Das Duration-Risiko ist das Risiko, dem ein Anleger, insbesondere ein Anleihegläubiger, durch Änderungen der Zinssätze ausgesetzt ist, die den Marktwert seiner festverzinslichen Anlagen negativ beeinflussen können. Die Strategie der Kommunalanleihen-Arbitrage zielt darauf ab, Kredit- und Duration-Risiken durch den Einsatz von Kommunalanleihen und Zinsswaps ähnlicher Qualität und Laufzeit zu minimieren.

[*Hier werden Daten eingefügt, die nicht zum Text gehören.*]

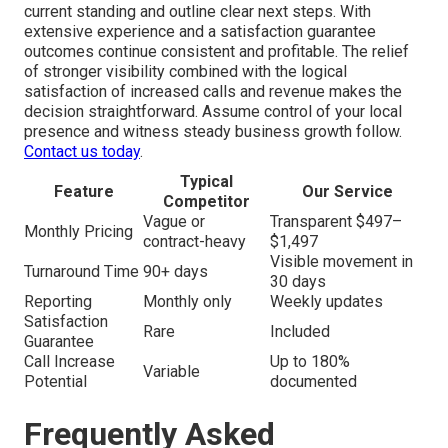
current standing and outline clear next steps. With
extensive experience and a satisfaction guarantee
outcomes continue consistent and profitable. The relief
of stronger visibility combined with the logical
satisfaction of increased calls and revenue makes the
decision straightforward. Assume control of your local
presence and witness steady business growth follow.
Contact us today
.
Typical
Feature
Our Service
Competitor
Vague or
Transparent $497–
Monthly Pricing
contract-heavy
$1,497
Visible movement in
Turnaround Time
90+ days
30 days
Reporting
Monthly only
Weekly updates
Satisfaction
Rare
Included
Guarantee
Call Increase
Up to 180%
Variable
Potential
documented
Frequently Asked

Die implizite Annahme bei dieser Methode ist, dass Kommunalanleihen und Zinsswaps weiterhin eine enge Korrelation aufweisen werden.
Da Zinszahlungen aus Kommunalanleihen von der Bundeseinkommensteuer befreit sind, kann ein Arbitrageur aus dem Kommunalanleihen-Portfolio ein Nachsteuer-Einkommen erzielen, das höher ist als die auf den Zinsswap gezahlten Zinsen. Diese Strategie kann für einige Anleger in hohen Steuerklassen eine besonders attraktive Option darstellen. Arbitragemöglichkeiten gelten oft als risikoarm, da sie in der Regel nur sehr geringe oder keine negativen Cashflows beinhalten.
Beispielsweise kaufen Inhaber von Kommunalanleihen oft ein Portfolio aus steuerfreien, hochwertigen Kommunalanleihen. Gleichzeitig verkaufen sie eine Sammlung gleichwertiger steuerpflichtiger Unternehmensanleihen, um vom Steuersatz zu profitieren. Positive, steuerfreie Renditen aus Kommunalanleihen-Arbitrage können zweistellige Werte erreichen.
Die Berechnung der Kommunalanleihen-Arbitrage erfordert zahlreiche komplexe Faktoren und Berechnungen. Zu den Berechnungen gehören die Ermittlung der tatsächlichen Rendite einer Kommunalanleihen-Emission und die Berechnung der tatsächlich zulässigen Erträge unter Verwendung dieser tatsächlichen Rendite. Der Anleger würde dann Zukunftswertberechnungen auf die Differenz zwischen dem Datum des Erhalts der Anlageerträge und dem Berechnungsdatum anwenden.
Compliance bei Kommunalanleihen-Arbitrage
Emittenten steuerfreier Kommunalanleihen unterliegen strengen bundesstaatlichen Compliance-Vorschriften für Arbitrage als Voraussetzung für Emissionsanforderungen, wie z. B. Anleihekonditionen. Etwaige berechnete Gewinne, die als Rückzahlungen bezeichnet werden, müssen an die Bundesregierung gezahlt werden. Die bundesstaatlichen Arbitrage-Vorschriften sollen verhindern, dass Emittenten von steuerfreien Anleiheschulden übermäßige oder vorzeitige Schulden aufnehmen und somit von der Anlage der Anleiheerlöse in einkommensgenerierende Anlagen profitieren.
Die bundesstaatlichen Einkommensteuergesetze schränken die Möglichkeit ein, Arbitrage in Verbindung mit steuerfreien Anleihen oder anderen bundessteuerlich begünstigten Anleihen zu erzielen. Arbitrage muss sorgfältig berechnet und dokumentiert werden, um eine mögliche IRS-Prüfung der Arbitrage-Rückzahlung zu bestehen. Gewinne müssen auf dem IRS-Formular 8038-T gemeldet und mindestens alle fünf Jahre eingereicht werden. Die Nichteinhaltung dieser Anforderungen kann zu finanziellen Sanktionen oder zum Verlust des Steuerbefreiungsstatus der Anleihen führen.